Why is he a "FREAK" for stating a fact?  If you don't pay your property taxes, the government can and will seize and sell your home to satisfy the liability.  The government can also raise property taxes, in essentially an arbitrary and unchecked fashion, if they so choose.  If you don't pay, men with guns come to remove you from "your" property.  This is fairly straightforward, yet it seems to upset you.

DaveyJones's picture

I always use television shows for political analogy

NumNutt's picture

You are correct in this line of thinking, that is why I have opted to move onto my boat, all the comforts of a home, I own outright, and no property taxes. Win win!

lemonobrien's picture

you have to pay to doc it.

NumNutt's picture

Total years slip fee is less then half of one months mortgage payment I was making on my house. Oh and when I get sick of winter I go south with everything. Plus I can take my entire 'home' and go on minnie vacations on the weekends. Don't think I will ever own another house again.

saiybat's picture

They make it pretty clear in China when you buy a home there you buy a 70 year lease and chi-com can still take it from you at any time for any reason.

AldousHuxley's picture

I thought it was 100 years. ie. Hong Kong leased to British Empire. China got it back syou Chinese are long term thinkers versus shortterm for Europeans and even shorter for Americans.

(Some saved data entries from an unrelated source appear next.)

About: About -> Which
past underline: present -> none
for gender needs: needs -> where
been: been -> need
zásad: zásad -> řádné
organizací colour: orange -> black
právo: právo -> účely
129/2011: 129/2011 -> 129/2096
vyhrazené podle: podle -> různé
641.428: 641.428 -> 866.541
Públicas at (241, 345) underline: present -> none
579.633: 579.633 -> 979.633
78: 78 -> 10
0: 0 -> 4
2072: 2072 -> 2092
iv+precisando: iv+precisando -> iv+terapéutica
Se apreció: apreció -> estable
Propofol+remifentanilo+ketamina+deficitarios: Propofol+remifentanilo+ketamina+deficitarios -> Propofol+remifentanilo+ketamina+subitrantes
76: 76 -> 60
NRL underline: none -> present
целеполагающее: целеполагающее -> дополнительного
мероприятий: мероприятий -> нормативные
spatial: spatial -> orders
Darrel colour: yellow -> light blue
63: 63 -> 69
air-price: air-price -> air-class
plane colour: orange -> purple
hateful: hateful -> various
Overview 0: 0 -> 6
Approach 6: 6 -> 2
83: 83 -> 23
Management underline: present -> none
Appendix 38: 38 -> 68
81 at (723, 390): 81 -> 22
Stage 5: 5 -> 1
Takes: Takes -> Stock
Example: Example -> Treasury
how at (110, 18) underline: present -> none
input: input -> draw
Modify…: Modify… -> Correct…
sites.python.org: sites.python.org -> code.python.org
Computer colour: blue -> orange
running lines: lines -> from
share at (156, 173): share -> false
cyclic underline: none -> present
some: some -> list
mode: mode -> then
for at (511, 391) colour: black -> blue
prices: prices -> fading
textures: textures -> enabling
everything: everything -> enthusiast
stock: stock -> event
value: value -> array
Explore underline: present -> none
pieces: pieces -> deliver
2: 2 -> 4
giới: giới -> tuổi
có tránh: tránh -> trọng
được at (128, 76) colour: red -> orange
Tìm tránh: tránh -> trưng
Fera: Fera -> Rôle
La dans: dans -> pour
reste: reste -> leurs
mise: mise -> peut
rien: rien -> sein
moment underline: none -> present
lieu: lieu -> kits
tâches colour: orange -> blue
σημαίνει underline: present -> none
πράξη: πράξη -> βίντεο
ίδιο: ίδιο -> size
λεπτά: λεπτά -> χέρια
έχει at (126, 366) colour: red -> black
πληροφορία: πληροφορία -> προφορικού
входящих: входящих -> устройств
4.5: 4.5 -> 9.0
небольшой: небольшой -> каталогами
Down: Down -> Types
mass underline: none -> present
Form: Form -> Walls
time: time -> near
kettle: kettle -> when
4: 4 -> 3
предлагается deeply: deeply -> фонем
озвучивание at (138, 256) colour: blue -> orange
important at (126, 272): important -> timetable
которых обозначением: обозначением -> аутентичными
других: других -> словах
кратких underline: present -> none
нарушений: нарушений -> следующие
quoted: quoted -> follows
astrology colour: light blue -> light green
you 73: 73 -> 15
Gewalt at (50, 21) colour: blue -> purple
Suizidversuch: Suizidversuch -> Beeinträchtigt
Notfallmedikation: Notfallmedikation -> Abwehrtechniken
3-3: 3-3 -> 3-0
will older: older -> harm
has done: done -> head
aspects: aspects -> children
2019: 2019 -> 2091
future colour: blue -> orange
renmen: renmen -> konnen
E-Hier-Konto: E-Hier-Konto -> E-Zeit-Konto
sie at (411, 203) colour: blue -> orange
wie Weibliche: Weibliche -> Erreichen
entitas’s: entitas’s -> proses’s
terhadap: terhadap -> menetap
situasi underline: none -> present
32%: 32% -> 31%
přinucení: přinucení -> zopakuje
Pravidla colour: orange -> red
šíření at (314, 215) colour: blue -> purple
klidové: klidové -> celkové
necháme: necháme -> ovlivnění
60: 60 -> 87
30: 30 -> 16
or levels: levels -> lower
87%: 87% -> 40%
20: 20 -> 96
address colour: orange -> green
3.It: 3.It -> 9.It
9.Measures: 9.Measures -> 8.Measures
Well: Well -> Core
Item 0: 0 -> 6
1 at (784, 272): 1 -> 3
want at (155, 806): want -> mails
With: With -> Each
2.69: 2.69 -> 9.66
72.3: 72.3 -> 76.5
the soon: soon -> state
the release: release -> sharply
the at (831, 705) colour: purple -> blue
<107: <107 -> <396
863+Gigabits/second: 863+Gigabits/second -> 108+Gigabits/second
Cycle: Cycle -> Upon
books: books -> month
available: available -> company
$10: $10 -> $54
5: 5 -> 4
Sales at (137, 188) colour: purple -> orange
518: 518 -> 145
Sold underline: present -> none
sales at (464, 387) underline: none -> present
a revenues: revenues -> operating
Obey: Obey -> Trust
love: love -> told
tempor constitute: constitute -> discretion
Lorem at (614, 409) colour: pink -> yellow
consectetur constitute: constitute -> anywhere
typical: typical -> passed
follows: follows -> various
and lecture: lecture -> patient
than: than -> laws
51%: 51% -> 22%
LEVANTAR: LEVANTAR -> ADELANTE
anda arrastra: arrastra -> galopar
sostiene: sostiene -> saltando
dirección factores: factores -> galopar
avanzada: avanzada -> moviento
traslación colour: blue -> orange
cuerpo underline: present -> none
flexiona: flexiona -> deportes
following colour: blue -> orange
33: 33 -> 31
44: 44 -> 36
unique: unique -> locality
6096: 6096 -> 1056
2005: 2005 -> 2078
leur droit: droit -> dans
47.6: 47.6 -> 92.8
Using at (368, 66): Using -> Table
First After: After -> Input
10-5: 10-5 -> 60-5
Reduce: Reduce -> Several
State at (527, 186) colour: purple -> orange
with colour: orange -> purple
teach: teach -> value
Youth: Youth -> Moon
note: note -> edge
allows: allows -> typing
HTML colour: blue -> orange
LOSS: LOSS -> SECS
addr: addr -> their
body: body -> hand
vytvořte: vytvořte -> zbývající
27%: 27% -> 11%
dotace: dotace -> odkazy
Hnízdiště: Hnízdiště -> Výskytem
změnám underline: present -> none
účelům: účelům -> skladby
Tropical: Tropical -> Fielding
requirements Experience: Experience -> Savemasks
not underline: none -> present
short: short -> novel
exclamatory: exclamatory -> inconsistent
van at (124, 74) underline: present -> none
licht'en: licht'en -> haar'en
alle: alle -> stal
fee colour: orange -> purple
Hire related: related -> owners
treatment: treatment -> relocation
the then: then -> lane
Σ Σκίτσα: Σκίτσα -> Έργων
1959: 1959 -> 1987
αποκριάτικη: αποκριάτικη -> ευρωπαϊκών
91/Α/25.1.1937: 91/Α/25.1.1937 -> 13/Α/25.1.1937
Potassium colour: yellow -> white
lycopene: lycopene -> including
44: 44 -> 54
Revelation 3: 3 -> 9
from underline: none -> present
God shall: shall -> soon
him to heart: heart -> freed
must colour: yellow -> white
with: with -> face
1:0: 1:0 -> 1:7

Regardless, when you hear that in China you never OWN a home/land but LEASE from the government may initially blame COMMUNISM. But in US it is the same game. 30 year mortgage is a LEASE TO OWN to see if you are a rich enough citizen. Then if you qualify you get to LEASE indefinitely for only 1% a year while YOU pay the upkeep, YOU pay the utilities, YOU pay the maintenance.....good deal for the government.



DormRoom's picture

actually, it is a good plan.  But higher food & energy cost erode most saving gains from debt refinancing at lower interest rates.  This is a fatal flaw to the Fed ZIRP plan.  It lowers the interest rates, so more people can deleverage faster, but CPI inflation, from commodity speculation, due to cheap lending to hedgefunds, erodes its effectiveness.


Bernanke looks @ the Japanese ZIRP playbook as a guide, but the Yen isn't the world reserve currency, so US ZIRP has huge limitations, unless CME hikes margins, and unwinds leverage.